Michael Harris wrote this week that Stephen Harper is the Matador of the Great White North, treating the opposition -- all opposition -- like a benighted bull:
You know the bull will soon drop to its knees, pink froth at the nostrils, eyes rolling up inside the skull, instinctively thrashing the air with sluggish horns. It doesn’t know the contest is now a formality – like democracy in Canada.
Last May's election literally made Harper the King of the Hill. And, these days, he does whatever he wants to. But, Harris asks, how long will the people in the seats allow the bull's torture to continue?

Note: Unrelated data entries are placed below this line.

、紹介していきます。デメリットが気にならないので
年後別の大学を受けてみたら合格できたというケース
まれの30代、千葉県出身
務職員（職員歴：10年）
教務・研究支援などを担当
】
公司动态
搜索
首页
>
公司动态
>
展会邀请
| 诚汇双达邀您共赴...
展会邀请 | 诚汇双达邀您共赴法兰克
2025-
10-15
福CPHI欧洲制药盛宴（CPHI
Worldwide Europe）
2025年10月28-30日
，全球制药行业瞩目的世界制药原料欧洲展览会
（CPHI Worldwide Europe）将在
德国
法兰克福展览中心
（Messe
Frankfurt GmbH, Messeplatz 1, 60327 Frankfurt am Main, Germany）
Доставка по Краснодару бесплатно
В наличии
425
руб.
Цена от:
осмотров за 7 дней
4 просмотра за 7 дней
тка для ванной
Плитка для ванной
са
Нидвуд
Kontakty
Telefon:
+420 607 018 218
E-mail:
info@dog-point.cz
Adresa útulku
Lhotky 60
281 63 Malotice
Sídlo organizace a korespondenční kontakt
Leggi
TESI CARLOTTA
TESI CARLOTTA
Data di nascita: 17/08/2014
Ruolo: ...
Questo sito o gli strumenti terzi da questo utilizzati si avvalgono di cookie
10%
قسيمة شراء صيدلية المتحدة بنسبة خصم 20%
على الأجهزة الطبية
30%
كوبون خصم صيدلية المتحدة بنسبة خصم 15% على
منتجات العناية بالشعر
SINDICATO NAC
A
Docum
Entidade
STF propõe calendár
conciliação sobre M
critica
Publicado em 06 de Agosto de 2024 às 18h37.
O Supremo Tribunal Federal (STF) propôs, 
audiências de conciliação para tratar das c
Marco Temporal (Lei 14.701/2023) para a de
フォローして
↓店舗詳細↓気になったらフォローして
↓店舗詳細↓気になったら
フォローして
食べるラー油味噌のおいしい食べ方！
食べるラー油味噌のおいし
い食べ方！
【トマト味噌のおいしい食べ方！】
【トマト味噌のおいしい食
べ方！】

But what about all those spectators sitting in the arena watching the bull’s slow and sloppy death in the dust? Will the daily bludgeoning of democratic institutions become the new normal or will it offend? Might it even become the proffered evidence of Stephen Harper’s superiority and fitness to govern? After all, this is a torero who goes for ears, nose and tail with brio.
Today, writes Susan Riley, there are signs that the spectators are tiring of the show. And some of the people who won't take it any more are Conservatives:
The dissidents are mostly Progressive Conservatives, but not exclusively. This week, for instance, former Alberta Reform MP Bob Mills joined Green Party Leader Elizabeth May in decrying the elimination of the National Roundtable on the Environment and the Economy (a Mulroney-era initiative.)
More importantly, there is rebellion brewing in Harper's own backyard:
Harper, busy defending the dinosaurs, risks being eclipsed by newly-visible conservative moderates like [Alison] Redford. While the prime minister remains determined to remove any obstacle to rapid development of Canada’s resources, environment be damned, Redford insists on sustainability. While Harper is quick to exploit divisions — portraying Alberta as a potential victim of mythic eastern bastards — Redford is promoting a pan-Canadian energy strategy, led by Alberta. In tone, Harper is tough, impatient and secretive — note the many surprises buried in his omnibus budget bill — while Redford preaches inclusiveness and transparency. She will be the first Alberta premier ever to launch Edmonton’s pride festivities.
It's still too early to make predictions, of course. But a wounded bull is an angry bull. And Harper could find himself hoisted on more than the horns of a dilemma.